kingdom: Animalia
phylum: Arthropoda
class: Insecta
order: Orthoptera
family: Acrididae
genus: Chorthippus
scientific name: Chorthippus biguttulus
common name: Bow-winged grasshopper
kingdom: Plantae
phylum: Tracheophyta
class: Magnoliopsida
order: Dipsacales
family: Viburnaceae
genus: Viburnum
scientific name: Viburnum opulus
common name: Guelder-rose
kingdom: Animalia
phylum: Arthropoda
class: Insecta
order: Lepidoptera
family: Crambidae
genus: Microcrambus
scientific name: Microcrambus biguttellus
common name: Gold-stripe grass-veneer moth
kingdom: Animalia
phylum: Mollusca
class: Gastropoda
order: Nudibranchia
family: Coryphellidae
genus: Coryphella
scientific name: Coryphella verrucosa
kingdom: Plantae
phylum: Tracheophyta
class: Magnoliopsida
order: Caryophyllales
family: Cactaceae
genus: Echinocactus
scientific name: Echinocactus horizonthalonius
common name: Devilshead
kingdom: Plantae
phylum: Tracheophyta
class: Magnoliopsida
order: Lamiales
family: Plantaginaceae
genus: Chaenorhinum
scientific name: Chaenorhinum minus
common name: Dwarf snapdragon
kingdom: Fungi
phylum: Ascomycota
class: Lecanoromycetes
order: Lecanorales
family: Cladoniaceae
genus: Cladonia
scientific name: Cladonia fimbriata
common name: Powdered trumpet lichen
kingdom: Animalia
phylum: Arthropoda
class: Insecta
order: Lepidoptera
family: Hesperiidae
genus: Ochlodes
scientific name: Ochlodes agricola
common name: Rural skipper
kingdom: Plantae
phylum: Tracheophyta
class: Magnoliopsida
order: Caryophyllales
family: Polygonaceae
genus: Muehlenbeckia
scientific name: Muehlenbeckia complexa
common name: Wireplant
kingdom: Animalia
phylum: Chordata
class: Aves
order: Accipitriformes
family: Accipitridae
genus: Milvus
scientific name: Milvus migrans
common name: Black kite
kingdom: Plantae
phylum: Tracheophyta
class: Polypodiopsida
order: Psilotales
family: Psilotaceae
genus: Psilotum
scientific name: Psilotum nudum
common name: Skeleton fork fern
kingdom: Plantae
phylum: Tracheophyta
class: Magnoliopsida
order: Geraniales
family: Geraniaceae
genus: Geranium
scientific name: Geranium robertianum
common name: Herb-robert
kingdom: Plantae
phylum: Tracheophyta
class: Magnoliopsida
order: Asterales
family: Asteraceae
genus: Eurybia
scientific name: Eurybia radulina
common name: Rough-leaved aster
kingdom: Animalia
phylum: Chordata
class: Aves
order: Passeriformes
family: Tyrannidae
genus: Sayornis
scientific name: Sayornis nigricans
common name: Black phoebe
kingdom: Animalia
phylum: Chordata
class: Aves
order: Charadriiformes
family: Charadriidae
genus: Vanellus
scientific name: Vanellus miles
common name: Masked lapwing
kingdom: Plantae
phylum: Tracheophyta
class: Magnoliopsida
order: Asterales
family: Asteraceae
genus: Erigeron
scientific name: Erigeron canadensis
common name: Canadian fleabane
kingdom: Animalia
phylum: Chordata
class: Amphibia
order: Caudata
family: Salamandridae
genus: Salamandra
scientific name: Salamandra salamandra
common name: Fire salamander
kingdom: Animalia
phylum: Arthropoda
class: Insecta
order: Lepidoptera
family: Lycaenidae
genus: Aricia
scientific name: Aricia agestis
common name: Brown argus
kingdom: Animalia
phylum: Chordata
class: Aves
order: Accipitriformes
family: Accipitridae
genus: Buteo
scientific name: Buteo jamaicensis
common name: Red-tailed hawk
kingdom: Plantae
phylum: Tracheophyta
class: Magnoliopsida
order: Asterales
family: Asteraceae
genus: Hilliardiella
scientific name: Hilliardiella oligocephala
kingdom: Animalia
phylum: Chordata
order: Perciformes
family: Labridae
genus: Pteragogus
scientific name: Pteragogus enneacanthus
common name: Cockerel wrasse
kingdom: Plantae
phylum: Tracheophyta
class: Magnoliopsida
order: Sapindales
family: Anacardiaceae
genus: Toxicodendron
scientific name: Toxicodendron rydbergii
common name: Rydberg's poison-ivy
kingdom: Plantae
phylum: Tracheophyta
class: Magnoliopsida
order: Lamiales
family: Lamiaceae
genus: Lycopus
----------------------------------------
Stated problem:
Can you set down, word for word, the lines of the items above, from the line with "family: Hesperiidae" to the line with "class: Polypodiopsida", including both of those lines?

The reply:
family: Hesperiidae
genus: Ochlodes
scientific name: Ochlodes agricola
common name: Rural skipper
kingdom: Plantae
phylum: Tracheophyta
class: Magnoliopsida
order: Caryophyllales
family: Polygonaceae
genus: Muehlenbeckia
scientific name: Muehlenbeckia complexa
common name: Wireplant
kingdom: Animalia
phylum: Chordata
class: Aves
order: Accipitriformes
family: Accipitridae
genus: Milvus
scientific name: Milvus migrans
common name: Black kite
kingdom: Plantae
phylum: Tracheophyta
class: Polypodiopsida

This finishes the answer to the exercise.